As I understand the modern concept of stakeholding in management theory – it was in origin an attempt to unsettle the hierarchical power relations that had become embedded in established concepts of European-American property, management and economics (including the economic concept of ‘rent’). Rather than thinking about business in terms of a hierarchy of employers and employees, shareholders and customers, landlords and tenants, even competitors and partners – all those parties are supposed to be re-imagined as having something at stake in the success of the business, in a flatter, more open and more equal set of relationships. So cleaners are stakeholders in the success of an academic department as much as students or professors. [And I am not saying that this is how the concept IS being used in your department – though I would not be at all surprised if you weren’t being asked to rethink who your stakeholders might be]. A positive way of thinking about this might be to say that it is a way of ‘spreading the love’ and making it take effect in the world in reassessing the very nature of ‘wealth’ and its redistribution (giving employees shares in the company for example). What you intimate is that either practice in your time and place does not live up to that lofty idea, or that you feel you are losing your place in the hierarchy and being dispossessed.

My line on ‘property’ tends to be that it is exactly at this disjuncture between idea and practice that we find the human. Mostly property has been studied in the middle ages in the abstract (in terms of what the law said property rights should be) – rather than in terms of how people used property (actually this is truer of real estate than moveable goods). When you look at how people used property (from the property itself, or from textual references to property) – you can find some startling differences from contemporary philosophy and law – and even some direct and moving testimonies of raw emotion. So the law may define twelfth-century Jews and their wealth as property in one way – but traces of their and their neighbours’ use of property might reveal something quite different about what they felt and practiced about assimilation at a specific place and time, for example. So you can (as JJC said in a different post) open up alternative possibilities of how Jews and non-Jews might be: and it is also a way of showing how ideas matter, how they have an effect in the everyday but are also changed by the everyday – they are not just out there in a vacuum divorced from bodily existence.

“Breeding like rabbits?” Well I’ll leave that to others – but first you need numbers to put the emotions in context. Secondly – the baby rabbits might grow up to want to be foxes (or vice versa)?

Similar issue in Wales – where some people are agitating against the imposition of the Welsh language in public life as an affront to their human rights. Should Welsh survive as a public language or not? Can the non-Welsh speakers be given a stake in its future?

Jeffrey Cohen said...

Thanks, srj and Karl, for those timely reminders of the indeterminacy of futures. Extrapolating futurity from the present (as if the future were destined to be an expanded replica of the now) is something I've argued against before, and will do so again...

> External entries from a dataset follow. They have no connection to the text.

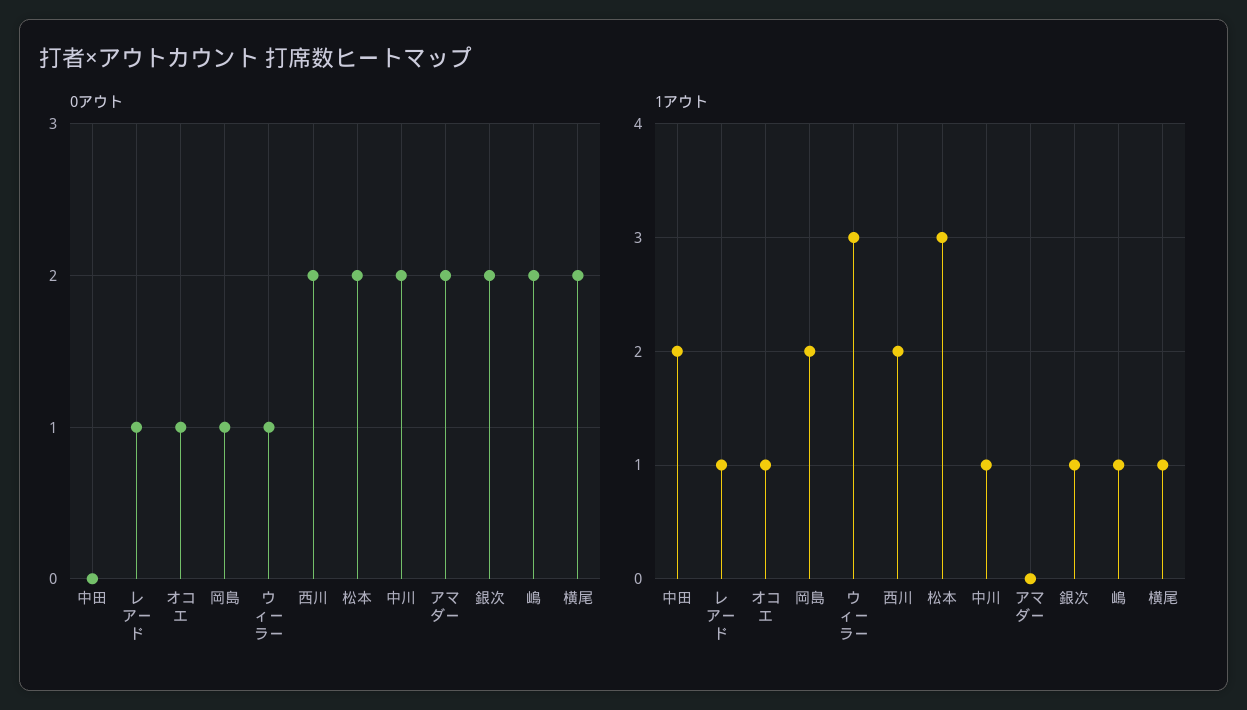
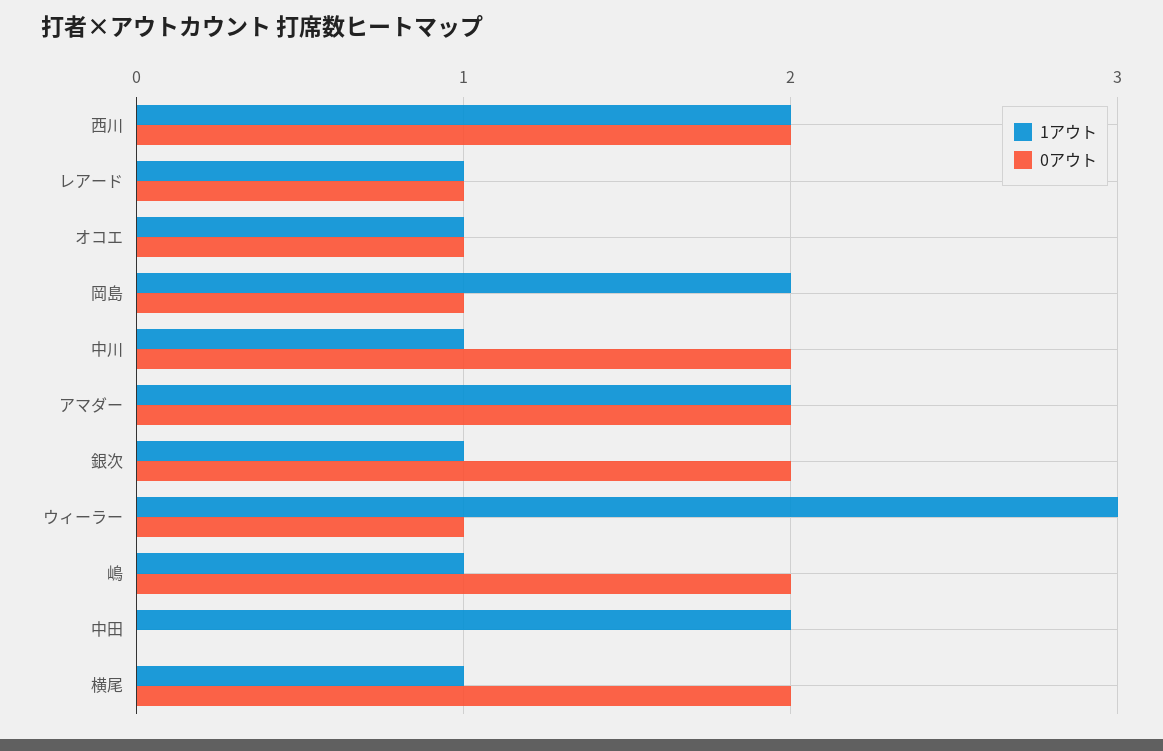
  {
    "0アウト": {
      "中田": 0,
      "レアード": 1,
      "オコエ": 1,
      "岡島": 1,
      "ウィーラー": 1,
      "西川": 2,
-     "松本": 2,
      "中川": 2,
      "アマダー": 2,
      "銀次": 2,
      "嶋": 2,
      "横尾": 2
    },
    "1アウト": {
      "中田": 2,
      "レアード": 1,
      "オコエ": 1,
      "岡島": 2,
      "ウィーラー": 3,
      "西川": 2,
-     "松本": 3,
      "中川": 1,
-     "アマダー": 0,
+     "アマダー": 2,
      "銀次": 1,
      "嶋": 1,
      "横尾": 1
    }
  }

Rabbits do become foxes (or hedgehogs). Siblings grow along divergent paths. Context and history are not destiny.

Karl, from what I know (and I am very far from being an expert) only orthodox Judaism is experiencing growth in the US.

srj, that was quite a meditation on property and its cultural determinations; I thank you for it. As to stakeholders, I very much see the potential it has for a flattened and more democratic approach, especially as you describe it. However, in my experience -- limited to educational settings -- it has been used as a synonym for something like "customer" and has to do with the delivery of educational "services." It doesn't break down hierarchies so much as put them in a language of business and efficiency rather than, say, of shared projects and goals.

Anonymous said...

well i'm afraid 'property' fills my head - it's a bit like giving you a piece of yellowing old type-written paper from the back of my filing cabinet.

And - sounds like your people have got it wrong (if fashionably wrong).